Ken Langley, Garry's partner on the around-the-world trip, knew he was "losing it" when he asked to be restrained, tied up, because he couldn't stop seeing himself opening the airplane door and happily stepping to his death.
Garry said: "This customs guy tried to put his watch back in my pocket—I don't know what he was doing or why—and I wouldn't let him. So they wouldn't let us into the country. We had to go back to Costa Rica. The only place to sleep was in that town where we got diesel this morning. What's it, about forty miles from the border?"

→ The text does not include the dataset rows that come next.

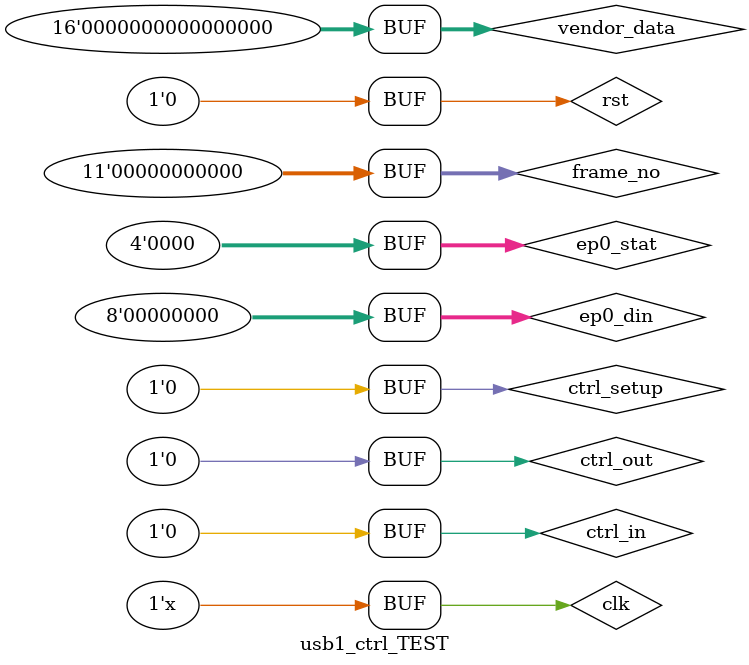
<source format=v>
`timescale 1ns / 1ps


module usb1_ctrl_TEST;

	// Inputs
	reg clk;
	reg rst;
	reg ctrl_setup;
	reg ctrl_in;
	reg ctrl_out;
	reg [7:0] ep0_din;
	reg [3:0] ep0_stat;
	reg [10:0] frame_no;
	reg [15:0] vendor_data;

	// Outputs
	wire [7:0] ep0_dout;
	wire ep0_re;
	wire ep0_we;
	wire [7:0] ep0_size;
	wire send_stall;
	wire [6:0] funct_adr;
	wire configured;
	wire halt;
	wire v_set_int;
	wire v_set_feature;
	wire [15:0] wValue;
	wire [15:0] wIndex;

	// Instantiate the Unit Under Test (UUT)
	usb1_ctrl uut (
		.clk(clk), 
		.rst(rst), 
		.ctrl_setup(ctrl_setup), 
		.ctrl_in(ctrl_in), 
		.ctrl_out(ctrl_out), 
		.ep0_din(ep0_din), 
		.ep0_dout(ep0_dout), 
		.ep0_re(ep0_re), 
		.ep0_we(ep0_we), 
		.ep0_stat(ep0_stat), 
		.ep0_size(ep0_size), 
		.send_stall(send_stall), 
		.frame_no(frame_no), 
		.funct_adr(funct_adr), 
		.configured(configured), 
		.halt(halt), 
		.v_set_int(v_set_int), 
		.v_set_feature(v_set_feature), 
		.wValue(wValue), 
		.wIndex(wIndex), 
		.vendor_data(vendor_data)
	);

	initial begin
		// Initialize Inputs
		clk = 0;
		rst = 0;
		ctrl_setup = 0;
		ctrl_in = 0;
		ctrl_out = 0;
		ep0_din = 8'b0000_0000;
		ep0_stat = 4'b0000;
		frame_no = 11'b0000_0000_000;
		vendor_data = 16'b0000_0000_0000_0000;

		// Wait 100 ns for global reset to finish
		#100;
        
		// Add stimulus here
		//************************************//
		#10;
		rst = 0;
		ctrl_setup = 0;
		ctrl_in = 1;
		ctrl_out = 0;
		ep0_din = 8'b1111_1100;
		ep0_stat = 4'b0000;
		frame_no = 11'b0000_0000_000;
		vendor_data = 16'b0000_0000_0000_0000;
		//************************************//
		#10;
		rst = 0;
		ctrl_setup = 0;
		ctrl_in = 0;
		ctrl_out = 0;
		ep0_din = 8'b0000_0000;
		ep0_stat = 4'b0000;
		frame_no = 11'b0000_0000_000;
		vendor_data = 16'b0000_0000_0000_0000;
		//************************************//
		#10;
		rst = 0;
		ctrl_setup = 0;
		ctrl_in = 0;
		ctrl_out = 1;
		ep0_din = 8'b0000_0000;
		ep0_stat = 4'b0000;
		frame_no = 11'b0000_0000_000;
		vendor_data = 16'b0000_0000_0000_0000;
		//************************************//
		#10;
		rst = 0;
		ctrl_setup = 0;
		ctrl_in = 0;
		ctrl_out = 0;
		ep0_din = 8'b0000_0000;
		ep0_stat = 4'b0000;
		frame_no = 11'b0000_0000_000;
		vendor_data = 16'b0000_0000_0000_0000;
		//************************************//
		#10;
		rst = 0;
		ctrl_setup = 0;
		ctrl_in = 0;
		ctrl_out = 0;
		ep0_din = 8'b0000_0000;
		ep0_stat = 4'b0000;
		frame_no = 11'b0000_0000_000;
		vendor_data = 16'b0000_0000_0000_0000;
		//************************************//
	end
	always begin
		#5 clk = ~clk;
	end
endmodule


</source>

A bus came by and Garry flagged it down. The driver would take them to the town for $10. "It was robbery," Garry said, "but we paid it. So we get on the bus and all the women are sitting in front, all the men are in the back. The men started calling out to Solange. She spoke fluent Spanish and didn't like being called what they were calling her. She also had a fiery French-Canadian temper
and she said a few things that made the women laugh. The men just shut up and stared at me.
"This all happened in a few seconds. I still hadn't found a seat. The
only place for me was in the very back. So I squeezed in there. The guy next to me leans over. I can feel his breath on my neck. He says, in English, 'Twenty bucks or you bleed.' "
"So what did you do?"
"I gave him twenty bucks."
I thought about it for a minute.
"So," I said, "when we came up on that southern border . . ."
"Where it all happened ten years ago . . ."
"You started feeling it again."
"Yeah," Garry said. "And that's probably why I thought I had malaria. I mean, that sounds crazy to me now. And then when they gave our papers to that poor crazy kid, I thought it was starting all over. I thought they were going to start that bully stuff, playing around with us."
"You kind of barked at those kids at the Costa Rican border. I thought there was something wrong then."
"It started before that," Garry said. "I felt it in Panama, but it got worse. And then I'm sitting at the gas station, talking about malaria. I figured you knew I was starting to blow up. But you were calm. You reached out and felt my forehead. I thought, there's another person here. It's going to be all right. I'm going to come through it.
"And then the Costa Rican lady tried to give me five bucks. I looked down at this wadded-up bill in her hand and I felt tears come into my eyes. She saw it. I know she did. And she thought I really needed the money. I don't know . . ."
We hadn't been stopped by police once in Nicaragua. There were no guns and no threats of ambush. The war was on hold until the various parties decided what they wanted to do about the Arias peace plan. It had been a fast, easy drive. And, for Garry Sowerby, it had been terrifying.
"It was never about politics," Garry said. "It wasn't about Nicaragua or Nicaraguans. All that back there: it was about me."